Une autre occasion se présente au cours de l'hiver 1939-1940 lors de la préparation de l'offensive contre la France. Cette fois-ci, c'est au tour du général Hans Oster du Service de contre-espionnage de l'armée de terre (Abwehr) de prendre l'initiative. Mais l'idée de mettre les adversaires au courant du début de l'offensive contre la France et la Belgique se solde par un échec : en reportant la date de l'attaque allemande à maintes reprises, Hitler - sans le savoir - jette le discrédit sur les informations données par Oster. La débâcle de la France, à l'été 1940, met de nouveau un terme à la conspiration des militaires.
Tentatives d'attentats et groupes de résistants
Timbre de la poste allemande commémorant le 100e anniversaire de la naissance de Georg Elser (2003).
Source : Deutsches Bundesarchiv. German Federal Archive
Mais la résistance contre Hitler ne se manifeste pas seulement du côté des élites. L'attentat contre la brasserie "Bürgerbräu-Keller" à Munich le 8 novembre 1939 est un acte isolé, préparé par un seul homme. La bombe fabriquée par le menuisier Georg Elser manque de peu son but parce que Hitler quitte les lieux plus tôt que prévu. Vu son efficacité, la Gestapo est au début convaincue que Georg Elser a bénéficié d'une aide venant de l'étranger. Ce n'est que quelques semaines plus tard, et grâce à d'autres activités, qu'elle s'aperçoit qu'un esprit de résistance est toujours vivace en Allemagne.

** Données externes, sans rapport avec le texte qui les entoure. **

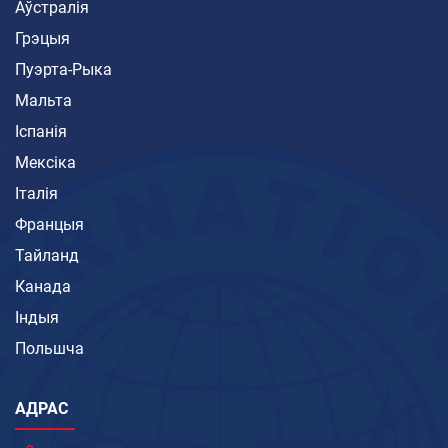
Аўстралія
Грэцыя
Пуэрта-Рыка
Мальта
Іспанія
Мексіка
Італія
Францыя
Тайланд
Канада
Індыя
Польшча
АДРАС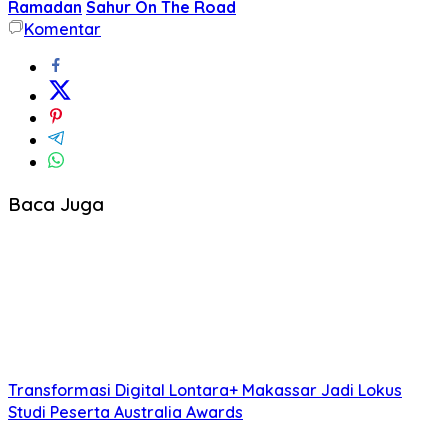
Ramadan
Sahur On The Road
Komentar
Baca Juga
Transformasi Digital Lontara+ Makassar Jadi Lokus
Studi Peserta Australia Awards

Déblaiement après l'attentat à la bombe contre Hitler au cave brasserie "Bürgerbräu", Munich, 8 novembre 1939.
Source : Deutsches Bundesarchiv. German Federal Archive
Après les arrestations massives au début des années trente, l'opposition a commencé à se réorganiser en Allemagne sous d'autres formes.
De petits groupes apparaissent aussi bien du côté de la gauche que du côté de la droite. L'engagement dans la lutte contre le régime nazi s'intensifie avec le début de la guerre à l'est le 22 juin 1941 et avec la persécution des Juifs. Mais, malgré les activités de l'Orchestre rouge (un groupe de hauts fonctionnaires autour de Harro Schulze-Boysen, un officier de la Luftwaffe), le Groupe Baum (un réseau de Juifs à Berlin), la Rose blanche (un mouvement d'étudiants, créé par Sophie et Hans Scholl à Munich), les Edelweisspiraten à Cologne et la Swing-Jugend à Hambourg (tous les deux des mouvements de protestation organisés par des jeunes) - pour ne citer ici que quelques exemples -, il est incontestable qu'il s'agit toujours d'une minorité.

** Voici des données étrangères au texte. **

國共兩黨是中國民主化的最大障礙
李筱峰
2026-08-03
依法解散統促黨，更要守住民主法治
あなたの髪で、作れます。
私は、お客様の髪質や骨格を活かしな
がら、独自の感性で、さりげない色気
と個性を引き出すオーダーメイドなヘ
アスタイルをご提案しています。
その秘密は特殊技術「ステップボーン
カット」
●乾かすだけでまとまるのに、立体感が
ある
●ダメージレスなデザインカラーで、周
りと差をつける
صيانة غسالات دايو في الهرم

Par rapport à la situation en France et dans les autres pays occupés de l'Europe, il ne faut jamais oublier que, pour un Allemand ou une Allemande, faire de la résistance est une décision difficile à prendre. Il faut s'engager non seulement contre son propre pays, mais aussi, si nécessaire, contre ses concitoyens. Combattre son propre gouvernement, même lorsqu'il s'agit d'un régime criminel, est un acte de haute trahison, puni de la peine capitale. Ce problème est au centre des débats organisés à partir de 1942 par le comte Helmuth James Graf von Moltke sur son domaine à Kreisau en Basse-Silésie (d'où le nom Cercle de Kreisau). La nécessité d'un assassinat collectif des plus hauts représentants du régime (Hitler, Himmler, Göring) et la question de la légitimité d'une "insurrection de la conscience" (Aufstand des Gewissens), ne pose pas seulement problème à ces hauts fonctionnaires, mais aussi aux soldats qui ont tous fait serment de servir Hitler en personne.

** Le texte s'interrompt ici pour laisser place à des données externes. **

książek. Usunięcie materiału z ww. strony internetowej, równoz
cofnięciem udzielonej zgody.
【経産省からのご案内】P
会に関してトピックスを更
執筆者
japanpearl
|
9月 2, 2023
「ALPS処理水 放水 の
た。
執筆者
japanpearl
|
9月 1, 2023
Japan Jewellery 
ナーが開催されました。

Le 8 janvier 1943, quelques jours avant la capitulation de la sixième armée à Stalingrad, un premier contact est établi entre le général Beck, Carl Goerdeler et le Cercle de Kreisau. Mais pour pouvoir agir, il leur faut quelqu'un dans l'entourage de Hitler, parce que celui-ci a pris l'habitude de se retrancher de plus en plus dans son Grand Quartier Général. Cet homme est le colonel Henning von Tresckow, le chef de l'état-major du groupe d'armée du Centre sur le front de l'Est. Après avoir été témoin des atrocités commises par les "Einsatzgruppen" (3) dans les territoires occupés par les Allemands à l'Est, il est décidé à agir. Mais aucune des tentatives d'attentat contre Hitler ne réussit.
Arrestations, déportation et mises à mort
Cependant la Gestapo ne reste pas inactive. Après avoir réussi à l'été 1943 à démanteler le cercle de l'Abwehr autour du général Oster, elle arrête au début de 1944 son chef, l'amiral Canaris, et le comte Hellmuth James von Moltke. Le temps presse, mais chacun de ces échecs demande un changement et une adaptation des plans.
Au moment du débarquement des Alliés le 6 juin 1944, il est déjà presque trop tard. Le colonel Claus von Stauffenberg, qui a pris la relève, est désormais le seul parmi les conjurés qui peut approcher Hitler. Le colonel von Tresckow, qui se trouve sur le front de l'Est, demande à son ami de lancer le coup d'État même au risque d'un échec pour prouver au moins l'existence d'une autre Allemagne.
Hermann Goering, Martin Bormann et Bruno Loerzer dans les décombres de la salle de conférence de la Wolfsschanze, à la suite de l'attentat du 20 juillet 1944 contre Hitler. Source: Deutsches Bundesarchiv. (German Federal Archive)
Mais l'attentat et l'opération "Walkyrie" du 20 juillet 1944 échouent. Lors de l'arrestation des différents acteurs, la Gestapo s'aperçoit, à sa grande surprise, qu'il ne s'agit pas d'un complot organisé par un petit groupe d'officiers ambitieux et bêtes, comme le soupçonnait encore Hitler dans son discours radiodiffusé dans la nuit du 20 juillet 1944. Stauffenberg et ses conjurés de la Bendelerstrasse avaient établi des contacts non seulement avec les élites conservatrices (Carl Goerdeler, Ludwig Beck, Helmuth James Graf von Moltke), mais aussi avec presque tous les autres groupes de résistance en Allemagne.
Grâce aux documents que la Gestapo découvre dans le quartier général de l'armée de terre à Zossen, Hitler donne l'ordre de remonter toutes ces filières et de procéder à une vague d'arrestations. Lors de cet "Action orage" (Aktion Gewitter), la majorité des résistants est arrêtée et même les membres de leurs familles sont internés.
Dans les mois qui suivent, la vengeance de Hitler est terrible : par dizaines, les résistants sont jugés et condamnés à mort par le président du Tribunal du peuple, Roland Freisler. Parmi ceux qui se trouvent encore dans les prisons ou dans des camps de concentration comme Flossenbürg, sur l'ordre du Reichsführer SS Heinrich Himmler, un grand nombre est assassiné juste avant la libération des camps. À la fin de guerre, la résistance allemande est donc littéralement décapitée.